Of granny squares, archaeology, and Agatha Christie

This weekend I had a number of things on my “to-do before Monday” list, and happily for me, I got a lot of them done.

The one that was the most pressing was finishing the second of what are now two scrap yarn granny squares.

Originally destined to be the front and back of a granny square tote, now that I have finished the second square:

scrap yarn granny square
A second scrap yarn granny square

I have changed my mind.

Although I like the look of each square on its own — which is how they would be viewed if made into a bag — I decidedly like the way the two of them look together better:

scrap yarn granny squares
Two scrap yarn granny squares

And while the front of the squares give the appearance of being “done,” the back of the squares tell a different story:

two scrap yarn granny squares
A few ends to weave in

I had been in a hurry to finish crocheting the second square because I was going to be going the North Carolina Museum of Art to see an Ansel Adams exhibit that was due to close today, followed by the annual Weinberg Lecture of Egyptology.

This year’s lecture, “Agatha Christie, Archaeology, and Alzheimer’s”, was given by Amy Barron.

To say that Amy Barron likes Mesopotamian Archaeology is like saying that I like crochet — it really doesn’t capture her deep connection and unbridled enthusiasm for her area of study — as for her lecture, it was absolutely riveting.

STATED EXERCISE A => According to the blog post, who gave this year's Weinberg Lecture of Egyptology?
STATED EXERCISE B => Copy the stretch of the blog post from "And while the" through "by Amy Barron." word for word.
STATED EXERCISE C => Name each topic in the title of this year's lecture, as the blog post gives it.

RECORDED DATA =>
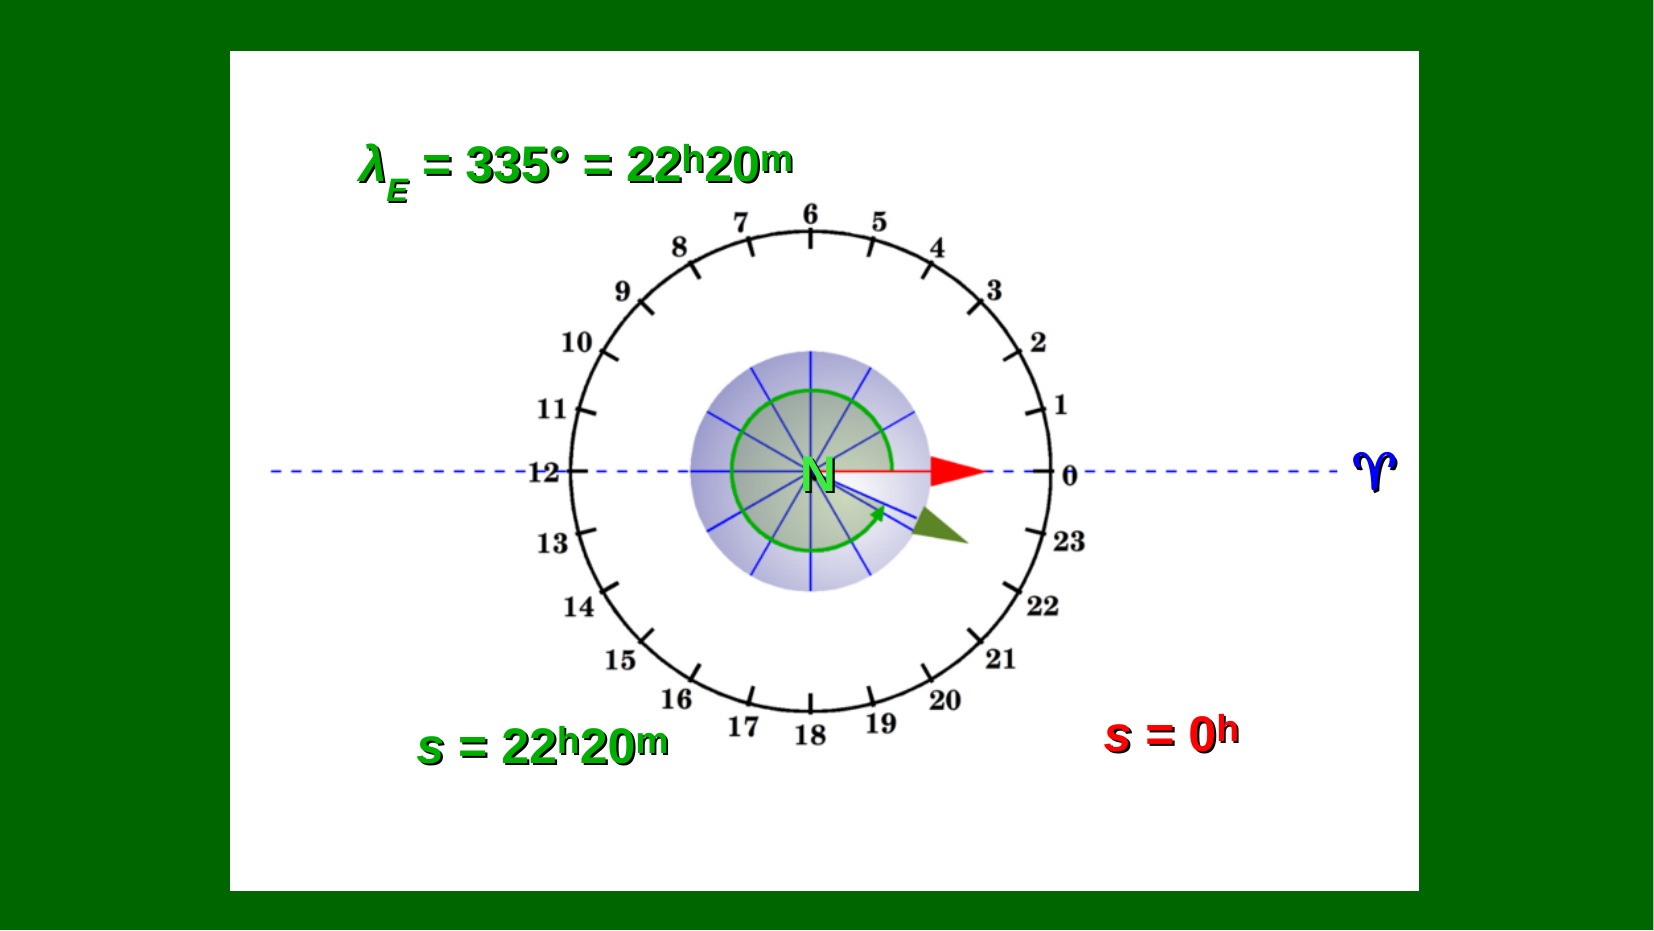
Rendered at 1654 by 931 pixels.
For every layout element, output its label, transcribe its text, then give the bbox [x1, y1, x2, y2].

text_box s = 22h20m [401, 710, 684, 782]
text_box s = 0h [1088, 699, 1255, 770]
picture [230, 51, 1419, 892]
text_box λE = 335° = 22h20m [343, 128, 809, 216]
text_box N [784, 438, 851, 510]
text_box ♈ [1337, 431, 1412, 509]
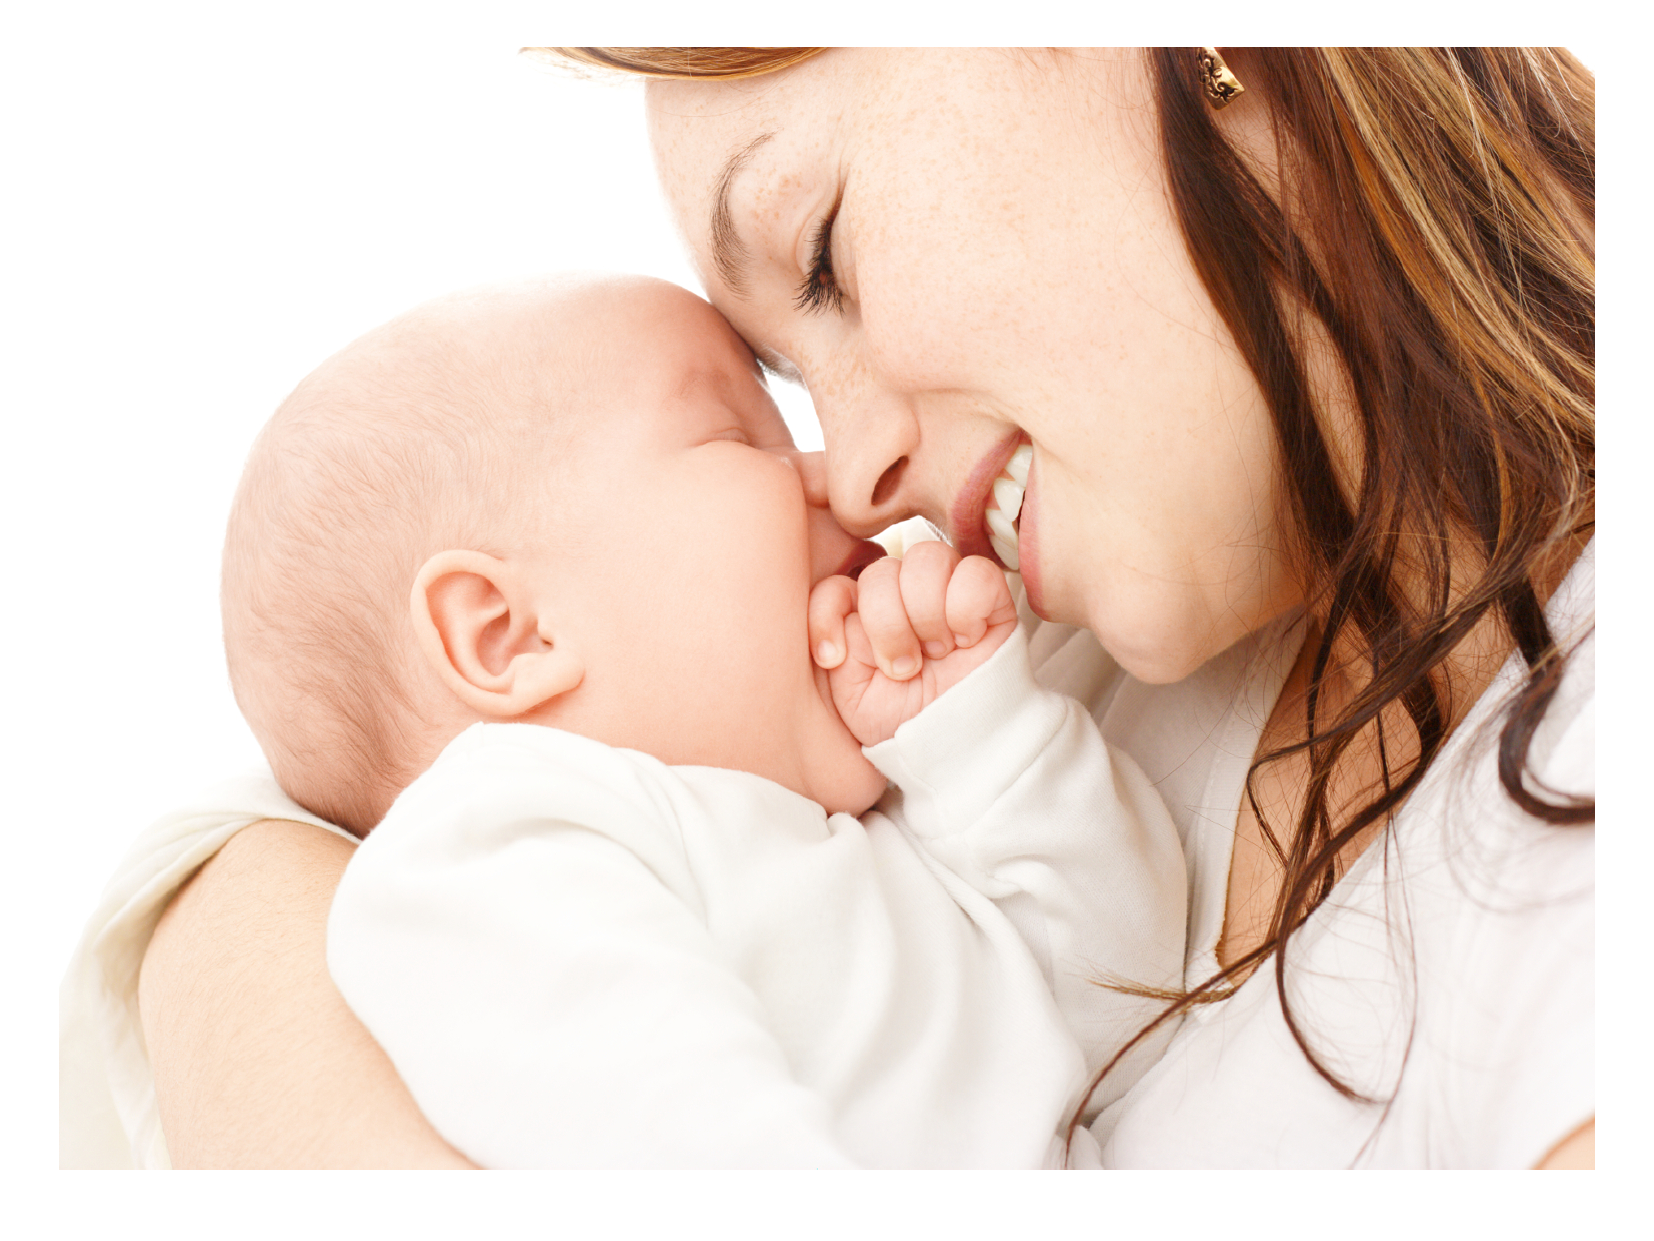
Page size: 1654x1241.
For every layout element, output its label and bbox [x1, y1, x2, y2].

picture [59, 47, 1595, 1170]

COMPLETE OUTPUT A => Amy Barron

COMPLETE OUTPUT B =>
And while the front of the squares give the appearance of being “done,” the back of the squares tell a different story:

two scrap yarn granny squares
A few ends to weave in

I had been in a hurry to finish crocheting the second square because I was going to be going the North Carolina Museum of Art to see an Ansel Adams exhibit that was due to close today, followed by the annual Weinberg Lecture of Egyptology.

This year’s lecture, “Agatha Christie, Archaeology, and Alzheimer’s”, was given by Amy Barron.

COMPLETE OUTPUT C => Agatha Christie, Archaeology, Alzheimer's